- _Passage provided_
------------------------------------------------------------
A bailout of the airlines under these conditions isn't the worst idea; the bank bailouts in '08 were substantially worse because they went to the people who caused the crisis. But it is much more dangerous than it seems making decisions in a crisis, from outside the company, saying 'it can't possibly be their fault; lets give hem a boost!'. The view from the outside might be misleading and we might be rewarding reckless behavior. We have this company concept precisely because it contains the damage to a sacrificial legal entity that we can kill off.

On 2 & 4, we seem to disagree on the central claim that new airlines can be spun up quickly in time for their liquidation not to jeopardize the travel sector in the future once this outbreak abates.

This requires two conditions, neither of which hold: a) properly functioning capital markets to launch these assets and build the operations around them (not the case -- asset prices are falling across the board and there's tons of forced selling), and b) the ability to spin up an airline quickly from a cold start.

And if we apply the thinking you've offered around (1), it might be just a tad more to the public benefit to have the government step in and buy on the cheap a majority of the business (massively diluting existing shareholders), keep the engine warm, and not have to deal with a cold start in 6, 9, 12 months. Then, just as with the banks, they'll unload the stock as the price recovers and the crisis has passed. Those gains go straight back to the treasury, as they did following the recaps in 2010.

What would less reckless behavior look like? How much money should the airlines hold on their balance sheets in order to cover catastrophic losses due to a pandemic (derided as "hoarding money" in some circles). Many businesses are a few bad weeks away from bankruptcy, and the airline industry, while indispensable, is famously brutal.

Just don't forget that a lot of "capitalists" are pensioners, college endowments, etc.
So we decide that we are going to give them government money. Plan A is to filter the money through a corporation first. I prefer plan B, which is give the money straight to the people involved - like pensioners or endowments - and be honest about what is happening.

Lets not let charity get mixed up in running a business. We have a no-fault system in free market capitalism - if you go broke you don't run the business. Doesn't matter if it is your fault or not. And almost magically, that aligns incentives to get the best outcomes.

Pensioners and wage earners are not capitalists. They depend on wages to live. Calling yourself a capitalist doesn't make you have capital.

True capitalists are those who do not need wages (e.g. CEOs of airliners, billionaires, etc.).

In Australia we have Superannuation (compulsory contributions retirement fund) so actually pensioners are expected to live partly off capital gains/sale of shares. Of course their portfolios usually get more defensive (less stock more bonds) the older they get.
That is very similar to what we have in the US; we have 401(k)s, 403(b)s, 457(b)s etc. that tie our retirement to the stock market. In many cases, employers force their employees to enroll in them.

Think about these retirement accounts this way: capitalists take our money now under the presumption we will get it back when we're 60+. In the mean time, while we're working for a living wage, the capitalists get to profit off our labor now. They get to continue destroying the planet and exploiting other wage earners. They don't need a wage to live.

1) While employees have these retirement accounts, we are forced to contribute to them. We are forced into ensuring the well-being of capitalism.

2) Being forced to contribute to these accounts is diametrically opposed to the interests of our class. It makes us wish well for the stock market because our retirement is tied to it. But a more profitable stock market leads to more exploitation of the labor of my class. For these profits to exist, either you keep labor costs low, or increase prices.

I would prefer to extricate our retirement from the stock market and capitalism.
------------------------------------------------------------
Saved entries

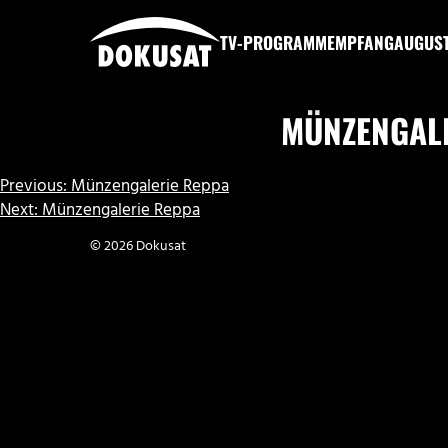
Zum
Inhalt
TV-PROGRAMM
EMPFANG
AUGUS
springen
DOKUSAT
MÜNZENGAL
BEITRAGSNAVIGATION
Previous:
Münzengalerie Reppa
Next:
Münzengalerie Reppa
© 2026 Dokusat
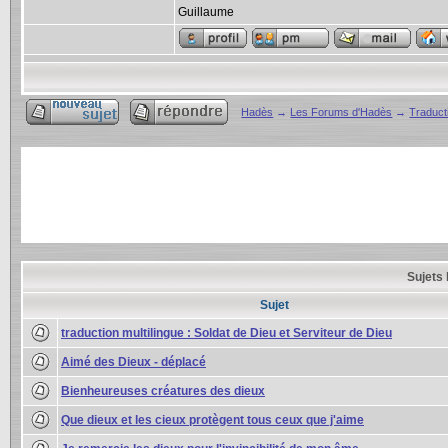
Guillaume
Hadès
→
Les Forums d'Hadès
→
Traducti
Sujets 
Sujet
traduction multilingue : Soldat de Dieu et Serviteur de Dieu
Aimé des Dieux - déplacé
Bienheureuses créatures des dieux
Que dieux et les cieux protègent tous ceux que j'aime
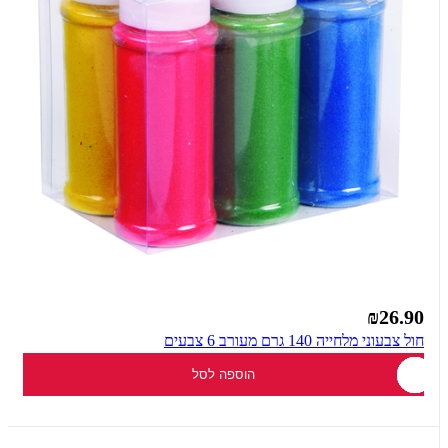
₪26.90
חול צבעוני מלחייה 140 גרם מעורב 6 צבעים
הוספה לסל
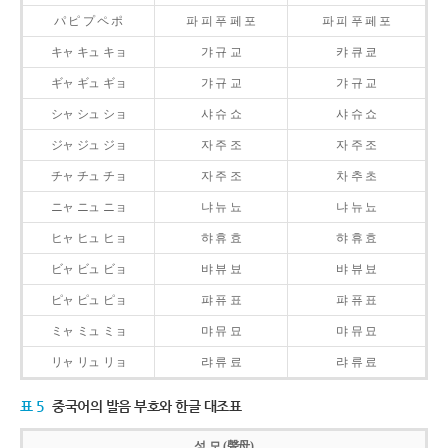
パ ピ プ ペ ポ
파 피 푸 페 포
파 피 푸 페 포
キャ キュ キョ
갸 규 교
캬 큐 쿄
ギャ ギュ ギョ
갸 규 교
갸 규 교
シャ シュ ショ
샤 슈 쇼
샤 슈 쇼
ジャ ジュ ジョ
자 주 조
자 주 조
チャ チュ チョ
자 주 조
차 추 초
ニャ ニュ ニョ
냐 뉴 뇨
냐 뉴 뇨
ヒャ ヒュ ヒョ
햐 휴 효
햐 휴 효
ビャ ビュ ビョ
뱌 뷰 뵤
뱌 뷰 뵤
ピャ ピュ ピョ
퍄 퓨 표
퍄 퓨 표
ミャ ミュ ミョ
먀 뮤 묘
먀 뮤 묘
リャ リュ リョ
랴 류 료
랴 류 료
표 5
중국어의 발음 부호와 한글 대조표
성 모 (聲母)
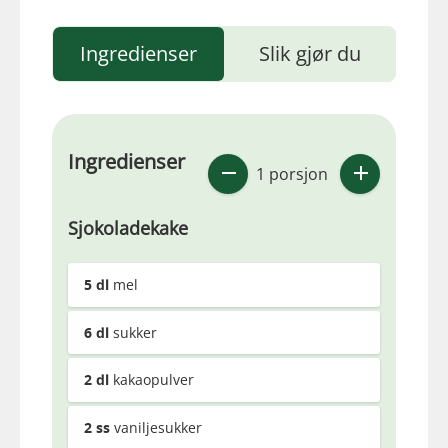
Ingredienser
Slik gjør du
Ingredienser
1 porsjon
Sjokoladekake
5
dl
mel
6
dl
sukker
2
dl
kakaopulver
2
ss
vaniljesukker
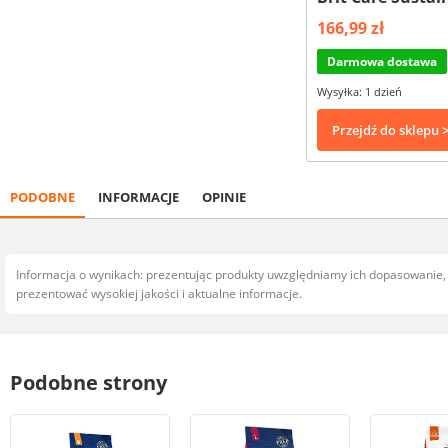
166,99 zł
Darmowa dostawa
Wysyłka: 1 dzień
Przejdź do sklepu 
PODOBNE
INFORMACJE
OPINIE
Informacja o wynikach: prezentując produkty uwzględniamy ich dopasowanie
prezentować wysokiej jakości i aktualne informacje.
Podobne strony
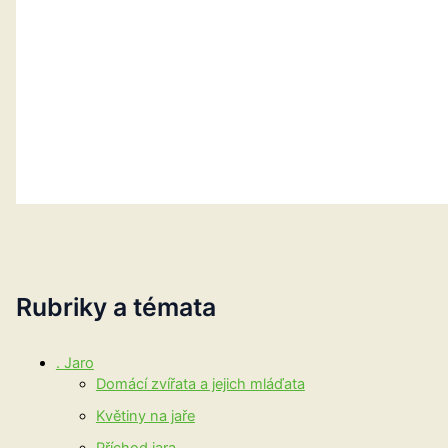
Rubriky a témata
. Jaro
Domácí zvířata a jejich mláďata
Květiny na jaře
Příchod jara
------------------------------------------------------------
- _Explore the material_
a) List every US retirement account type named in the airline bailout discussion.
b) Retype the part of the airline bailout discussion starting at "A bailout of" and ending at "this outbreak abates.".
c) According to the airline bailout discussion, what is the compulsory contributions retirement fund in Australia called?
The records have no connection to the text.

- _Answers per task_
a) 401(k)s, 403(b)s, 457(b)s

b)
A bailout of the airlines under these conditions isn't the worst idea; the bank bailouts in '08 were substantially worse because they went to the people who caused the crisis. But it is much more dangerous than it seems making decisions in a crisis, from outside the company, saying 'it can't possibly be their fault; lets give hem a boost!'. The view from the outside might be misleading and we might be rewarding reckless behavior. We have this company concept precisely because it contains the damage to a sacrificial legal entity that we can kill off.

On 2 & 4, we seem to disagree on the central claim that new airlines can be spun up quickly in time for their liquidation not to jeopardize the travel sector in the future once this outbreak abates.

c) Superannuation